Rebus negó con la cabeza.
– Ha sido un simple truco. Sabía que si les enseñaba un diamante acabarían sacando conclusiones, como acaban de hacer -añadió alzando el vaso vacío hacia Simms-. Brindo por ello.
– Nosotros no hemos afirmado nada -dijo Whiteread entrecerrando los ojos.
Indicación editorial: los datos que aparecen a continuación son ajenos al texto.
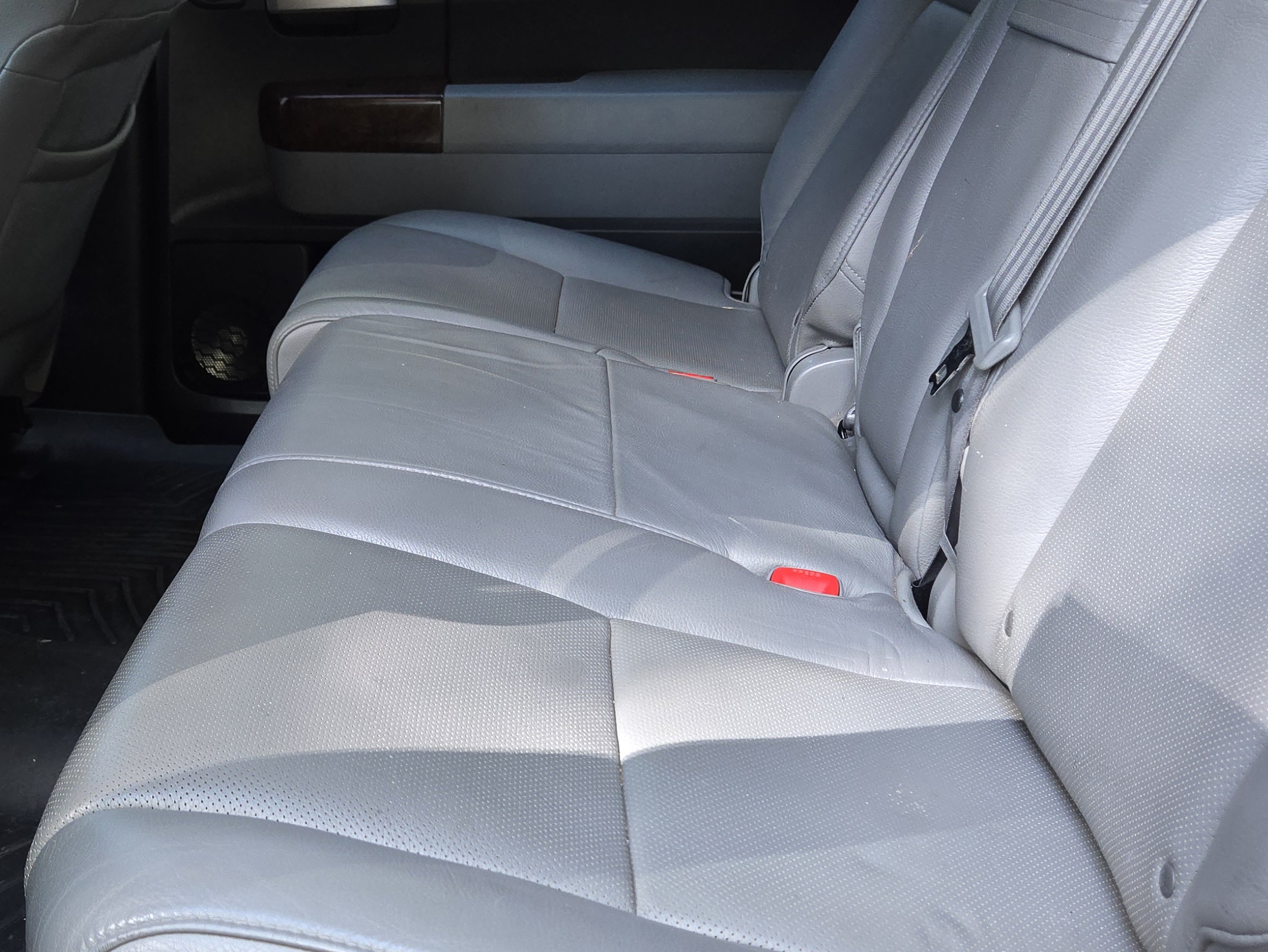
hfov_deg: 43.4
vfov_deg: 34.3
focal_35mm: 42
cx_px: 319
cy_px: 562
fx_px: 1539
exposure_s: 1/60
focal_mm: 5.4
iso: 80
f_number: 1.8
– Han venido aquí sin pérdida de tiempo y no necesito más. Además, usted estuvo en la isla el año pasado tratando de hacerse pasar por turista -añadió Rebus sirviéndose otro whisky, dando un sorbo y pensando que aquél tenía que durarle-. Aquellos oficiales de alto grado que iban a negociar un cese de hostilidades en Irlanda del Norte… era lógico que hubiera un precio. Había que pagar a los paramilitares. Ésos son chicos codiciosos, no iban a quedarse sin tajada. Por eso el gobierno pensó en comprarlos con diamantes. Pero el cargamento desapareció en el accidente del helicóptero y las SAS enviaron una misión. Armada hasta los dientes por si los terroristas iban también a buscarlo. -Hizo una pausa-. ¿Voy bien?
Whiteread parecía una estatua, y Simms, sentado en el brazo del sofá, cogió un ejemplar atrasado del suplemento dominical para hacer un rollo con él. Rebus le señaló con el dedo.
– ¿Piensa aplastarme la tráquea, Simms? No olvide que ahí hay un testigo.
– Qué más quisiera -replicó Simms con voz fría y ojos de fuego.
Rebus centró su atención en Whiteread, que se había acercado a la mesa y tenía la mano sobre el expediente de Herdman.
– ¿No puede frenar el celo de su mono?
– Estaba usted contándonos una historia sobre diamantes -dijo ella sin apartar su atención de los papeles.